Visualization of variants: a total of four feature tracks are listed on the left panel of the genome browser: reference sequence, annotation information of reference in GFF format, mapped reads, and annotated variants

Software benchmarking

To benchmark the software, we downloaded the complete Arabidopsis thaliana genome sequencing data under the accession number SRR519473 from the DNA Data Bank of Japan (DDBJ) FTP site. The data were generated by the Arabidopsis thaliana 1001 genomes project (https://1001genomes.org) (Long et al. 2013) using the Illumina HiSeq 2000 platform. The paired-end run includes 52,154,720 reads, and the number of bases is 10,430,944,000 bp. The dataset was mapped to the whole genome sequence of Arabidopsis thaliana (Accession: GCF_000001735.4, TAIR version 10) that was downloaded from The Arabidopsis Information Resource (TAIR) FTP site. To show the general usability of the software, we performed another benchmark on human exome sequencing data. We retrieved the exome sequencing data of NA19098 (Abecasis et al. 2010) under the accession number SRR077453 (22,555,779 reads) from the 1,000 genomes project consortium ftp site (ftp://ftp.1000genomes.ebi.ac.uk/vol1/ftp/).

We compared the NGS_SNPAnalyzer with the ngs_backbone pipeline on a Xeon server. Detailed specifications of the Xeon server and the test results are listed in Table 3. The NGS_SNPAnalyzer took 20 h 29 m 23 s from raw reads to variant annotation or visualization, whereas ngs_backbone took 49 h 51 min 12 s on the complete Arabidopsis thaliana genome sequencing data.

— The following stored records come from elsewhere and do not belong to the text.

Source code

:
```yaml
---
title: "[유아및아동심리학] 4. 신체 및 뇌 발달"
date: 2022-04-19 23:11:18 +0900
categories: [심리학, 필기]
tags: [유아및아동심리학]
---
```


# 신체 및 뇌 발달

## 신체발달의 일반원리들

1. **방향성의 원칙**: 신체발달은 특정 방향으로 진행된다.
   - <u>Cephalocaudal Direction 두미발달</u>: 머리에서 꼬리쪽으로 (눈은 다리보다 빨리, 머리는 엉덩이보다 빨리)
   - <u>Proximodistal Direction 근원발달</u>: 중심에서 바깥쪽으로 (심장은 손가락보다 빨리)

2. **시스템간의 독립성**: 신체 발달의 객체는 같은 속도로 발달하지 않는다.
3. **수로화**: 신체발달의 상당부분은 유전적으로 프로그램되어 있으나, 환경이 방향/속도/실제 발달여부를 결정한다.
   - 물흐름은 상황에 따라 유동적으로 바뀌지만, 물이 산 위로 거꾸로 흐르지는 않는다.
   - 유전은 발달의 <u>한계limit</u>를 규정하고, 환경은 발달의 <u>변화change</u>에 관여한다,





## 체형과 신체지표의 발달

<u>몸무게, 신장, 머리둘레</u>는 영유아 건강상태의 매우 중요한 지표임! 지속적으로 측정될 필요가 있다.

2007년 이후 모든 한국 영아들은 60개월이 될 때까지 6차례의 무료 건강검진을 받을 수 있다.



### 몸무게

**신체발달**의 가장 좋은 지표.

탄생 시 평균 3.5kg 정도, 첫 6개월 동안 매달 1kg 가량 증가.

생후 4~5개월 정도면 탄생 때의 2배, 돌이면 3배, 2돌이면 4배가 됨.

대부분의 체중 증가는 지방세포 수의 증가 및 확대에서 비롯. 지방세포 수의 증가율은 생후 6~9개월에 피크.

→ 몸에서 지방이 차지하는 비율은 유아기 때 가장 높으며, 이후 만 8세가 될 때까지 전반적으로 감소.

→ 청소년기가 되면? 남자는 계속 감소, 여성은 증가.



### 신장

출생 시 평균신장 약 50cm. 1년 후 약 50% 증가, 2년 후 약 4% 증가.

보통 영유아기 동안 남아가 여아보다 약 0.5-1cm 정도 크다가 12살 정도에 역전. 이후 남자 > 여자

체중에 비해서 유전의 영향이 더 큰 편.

Table 3 Comparison of performance of pipelines

Conclusion

Thus far, there are several pipelines and visualization tools for NGS data analysis and genome projects. However, most of them are general-purpose and are not customizable for a specific organism. They are not user-friendly and do not integrate all the tools required for genome analysis. The NGS_SNPAnalyzer is a user-friendly software for researchers who are not familiar with the command line interface used in SNP identification from NGS data. Additionally, the NGS_SNPAnalyzer is not OS-dependent because it is implemented using JavaFX. Unlike most open source software for NGS data analysis, the NGS_SNPAnalyzer provides the user with an easy-to-use interface and helps detect variations from the NGS data and explore variants genome-wide. The benchmark test on the complete Arabidopsis thaliana genome sequencing data demonstrated that the overall time consumed by the NGS_SNPAnalyzer was 2.43 times faster than ngs_backbone. In summary, the NGS_SNPAnalyzer shows better performance than other open source tools and provides researchers with an easy-to-use GUI to analyse NGS data.

Outlook

Currently, the NGS_SNPAnalyzer does not provide the user with a multi-sample NGS data analysis. The functionality to allow multi-sample NGS data analysis will be included in the next version of the software.